Here is a recap for the benefit of future troubleshooters entering
keywords into search engines:
* Caret was extending the last slice, instead of second to last slice;
John has fixed this buglet. For details, see:
http://brainmap.wustl.edu/pub/donna/ARCHIVE/BAD_LAST_SLICE/bad_last_slice.html
login pub
password download
* Caret was using the raw surface for painting CUT.FACE (not all of the
padding was painted red); John has fixed this buglet.
* The initial flat map still looks weird, but this isn't a problem. See
DVE's message below.
Donna
-------- Original Message --------
Subject: Re: Initial flat map issues
Date: Sat, 1 Dec 2007 15:11:40 -0600 (CST)
From: [EMAIL PROTECTED]
To: David Van Essen <[EMAIL PROTECTED]>
CC: Roland Marcus Rutschmann
<[EMAIL PROTECTED]>, John Harwell
<[EMAIL PROTECTED]>, Donna Dierker <[EMAIL PROTECTED]>,
David Van Essen <[EMAIL PROTECTED]>
Just one inline reply near the end of DVE's reply.
Roland et al.,
A few additional comments.
1) I agree that you shouldn't need to remove the big marginal tiles
in order to get a clean flat map.
2) As Donna noted, the marginal tiles should now be a problem ONLY if
the 'north pole' that is used as the projection-point for the initial
flattening lies over a non-red (non-cut-face node).
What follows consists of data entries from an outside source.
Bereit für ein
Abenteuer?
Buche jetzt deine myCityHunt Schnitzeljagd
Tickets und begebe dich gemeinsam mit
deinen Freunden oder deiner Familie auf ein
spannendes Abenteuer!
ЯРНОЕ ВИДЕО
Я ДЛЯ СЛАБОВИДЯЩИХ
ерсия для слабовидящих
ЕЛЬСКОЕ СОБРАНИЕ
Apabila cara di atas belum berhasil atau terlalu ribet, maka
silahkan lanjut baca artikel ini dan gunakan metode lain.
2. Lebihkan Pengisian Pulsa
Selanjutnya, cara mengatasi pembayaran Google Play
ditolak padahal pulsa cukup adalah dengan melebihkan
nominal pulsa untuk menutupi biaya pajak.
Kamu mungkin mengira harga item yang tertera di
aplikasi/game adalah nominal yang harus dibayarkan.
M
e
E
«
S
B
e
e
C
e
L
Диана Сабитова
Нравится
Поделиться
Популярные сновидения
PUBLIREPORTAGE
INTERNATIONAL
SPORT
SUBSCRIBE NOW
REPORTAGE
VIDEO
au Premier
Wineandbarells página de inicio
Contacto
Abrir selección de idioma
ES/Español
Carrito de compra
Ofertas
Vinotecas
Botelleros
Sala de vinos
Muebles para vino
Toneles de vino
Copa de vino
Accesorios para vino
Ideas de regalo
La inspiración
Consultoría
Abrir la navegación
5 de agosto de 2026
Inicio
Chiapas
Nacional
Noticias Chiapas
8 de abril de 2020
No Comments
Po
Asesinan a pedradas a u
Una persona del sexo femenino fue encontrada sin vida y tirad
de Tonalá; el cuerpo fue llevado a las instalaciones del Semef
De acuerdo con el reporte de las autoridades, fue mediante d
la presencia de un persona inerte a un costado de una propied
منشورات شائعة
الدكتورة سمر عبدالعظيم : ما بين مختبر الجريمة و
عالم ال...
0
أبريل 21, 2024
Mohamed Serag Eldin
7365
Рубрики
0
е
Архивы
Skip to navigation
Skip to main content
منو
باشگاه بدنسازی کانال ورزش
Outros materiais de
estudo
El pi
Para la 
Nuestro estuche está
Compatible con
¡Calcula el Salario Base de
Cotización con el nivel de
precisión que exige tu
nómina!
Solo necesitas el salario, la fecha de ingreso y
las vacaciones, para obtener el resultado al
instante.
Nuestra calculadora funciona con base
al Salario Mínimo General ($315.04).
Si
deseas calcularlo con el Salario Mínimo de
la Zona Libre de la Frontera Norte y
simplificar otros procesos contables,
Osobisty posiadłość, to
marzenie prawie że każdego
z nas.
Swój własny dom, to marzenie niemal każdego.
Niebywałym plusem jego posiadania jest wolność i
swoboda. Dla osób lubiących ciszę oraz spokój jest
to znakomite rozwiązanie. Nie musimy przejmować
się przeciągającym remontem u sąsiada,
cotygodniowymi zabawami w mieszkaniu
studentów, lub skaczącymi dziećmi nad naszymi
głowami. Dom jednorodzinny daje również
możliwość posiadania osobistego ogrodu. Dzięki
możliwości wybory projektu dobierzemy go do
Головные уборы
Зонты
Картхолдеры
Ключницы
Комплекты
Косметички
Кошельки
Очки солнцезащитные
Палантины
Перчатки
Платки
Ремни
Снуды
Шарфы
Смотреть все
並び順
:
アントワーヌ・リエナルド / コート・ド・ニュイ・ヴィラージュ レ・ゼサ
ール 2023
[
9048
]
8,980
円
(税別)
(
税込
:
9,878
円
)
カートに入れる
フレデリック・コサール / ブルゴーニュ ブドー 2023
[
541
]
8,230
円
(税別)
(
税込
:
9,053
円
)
If that were to occur in a different case, the quick fix would be to
rotate the sphere slightly, apply the current view, and then proceed
with flattening.
If it were a common occurrence, then the problem can be fixed more
generically by padding for additional slices, so that a higher
fraction of the final spherical surface is occupied by red. However,
I don't think this is worth doing until we know that the need is real.
3) Regarding whether to cut or not, I agree that the uncut map looks
'nicer'. On the other hand, it definitely has greater compression of
the occipital pole, so you have to decide where your tradeoffs lie.
4) In this regard, it would be helpful to know what types of analyses
your are doing and how you are comparing results across individuals.
Is there a fundamental reason why you are flattening only the
occipital lobe instead of full-hemisphere segmentation?
I am particularly curious as to whether you envision registering your
individual hemisphere datasets to our PALS atlas. This can be done
at present, but the process is tedious. I have an outline of a plan
to make partial hemisphere registration faster, easier and more
reliable, but it hasn't gotten onto mine or John's front burner. Is
this something that would be of interest to you?
Meanwhile, here is a script that worked for a monkey occipital lobe:
http://brainvis.wustl.edu/pub/donna/RISHI/PARTIAL_HEM_REG/
login pub
password download
David
On Nov 30, 2007, at 1:57 PM, Donna Dierker wrote:
Good point: If you make no cuts (and I agree you don't need to --
either the calcarine or north pole rectangulars), then Caret will
name the topo for you.
On 11/30/2007 01:55 PM, John Harwell wrote:
On Nov 30, 2007, at 12:39 PM, Roland Marcus Rutschmann wrote:
On Thursday 29 November 2007 22:58, John Harwell wrote:
Roland,
Hi again,
We have fixed the problem with the padding of the partial
hemisphere's cut face.
just some first results before I leave for the weekend.
I tried your new version on my previous segmentation with and
without cropping
the last (most anterior) slice. I have no crossovers all over the
place.
Actually less crossovers without cropping the last slice. (see
cropped and
uncropped jpegs).
After cutting the large rectangulars away the morphed flat looks
good to me. I
tried with and without applying a cut to the calcarine. The one
without cut
looks better to me. What do you think. Would I save such an
"uncut" flat
surface as "open" or "cut" in the topology file save dialogue?
It may not be necessary to remove the "large rectangulars" as the
multi-resolution morphing may take care of them.
My vote is to save the topology as "CUT" as Caret automatically
assigns cut topology to flat surfaces.